If discovery doesn't happen: cross-check with Task 7 step 3 (avahi-browse). HA reads from the system's avahi cache.

  • Step 3: Hand off — Matter-over-Thread pairing

Tell the operator:

"Pick one Matter-over-Thread device. Use the HA Companion app, scan its Matter QR code, and follow the prompts. Tell me when it's paired — or paste any errors. Pairing should complete in 3090s."

  • Step 4: Wait for confirmation

Expected: device appears under both Matter and Thread integrations in HA, and is controllable from the dashboard.

If pairing times out: see "Failure modes" table in the spec — most likely Thread mesh prefix isn't routed back to LAN. Operator runs nft list ruleset and ip -6 route on jupiter; debug from there.


Task 9: Merge to master

Files: (none)

  • Step 1: Final branch state

On dev Mac:

git log --oneline master..feature/ha-zbt-2-thread

Expected (in chronological order from oldest to newest):

  1. e8d09f4 — original ZHA commit
  2. dbeda27 — design spec
  3. <revert hash> — Revert "feat(home-assistant): enable ZHA for ZBT-2 Zigbee dongle"
  4. <task-2 hash> — feat(home-assistant): import openthread-border-router module from unstable
  5. <task-4 hash> — feat(home-assistant): enable OTBR for ZBT-2 + add HA otbr/thread components

That's a fine history to merge as-is (the ZHA→revert pair is honest about the pivot).

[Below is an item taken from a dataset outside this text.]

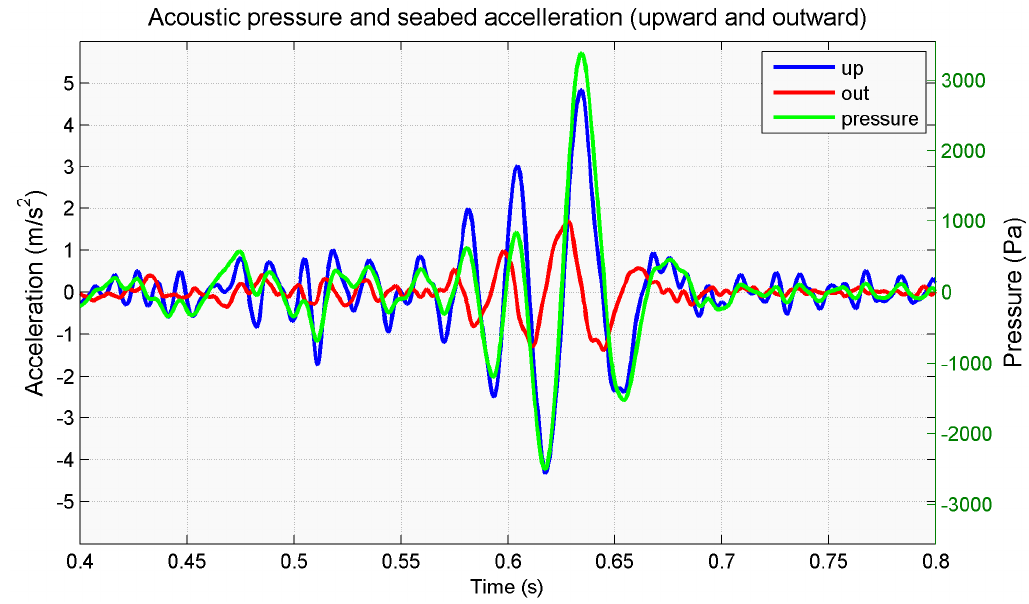
Figure 11. A time series of motion and acoustic pressure at the interface.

  • Step 2: Hand off — merge

The user runs the merge themselves (per repo policy: never commit to master without explicit consent). Tell the operator:

"If the smoke tests in Task 8 worked, merge with:

git switch master
git merge --no-ff feature/ha-zbt-2-thread
git push origin master

Or open a merge request / PR if you prefer review first."

  • Step 3: Optional cleanup

After merge:

git branch -d feature/ha-zbt-2-thread
git push origin --delete feature/ha-zbt-2-thread

Self-Review

Spec coverage:

  • Goals (4 bullets) → Tasks 2 (OTBR module wiring), 4 (OTBR enable + HA components), 5 (firmware flash), 8 (Matter-over-Thread smoke test) ✓
  • Non-goals → respected; no multipan, no auto-flash, no fallback paths ✓
  • Architecture diagram → Task 4 produces the wiring shown; Tasks 68 verify it ✓
  • File changes (one module) → Tasks 1, 2, 4 ✓
  • Reverts of prior ZHA commit → Task 1 ✓
  • Operator workflow steps 07 → Tasks 1, 2, 3, 4, 5, 6, 7, 8 ✓
  • Verification (eval-only / service-level / functional) → Tasks 2/4/6/7/8 ✓
  • Failure-mode table → referenced in Tasks 6, 7, 8 for triage ✓

Placeholder scan:

  • <PASTE-BY-ID-PATH-FROM-TASK-3> in Task 4 step 3 is intentional — it's a runtime parameter the operator fills in, captured in Task 3.
  • <serial>, <version> in shell commands are intentional placeholders for operator substitution.
  • No "TBD", "TODO", "implement later", or vague "handle errors" steps.

Type / name consistency:

  • services.openthread-border-router used consistently (matches the unstable module's option path).
  • pkgs.unstable.openthread-border-router matches the overlay (machines/configuration.nix:11).
  • extraComponents strings ("otbr", "thread") match HA Core integration names.
  • radio.deviceradio.url relationship documented (module composes url from device).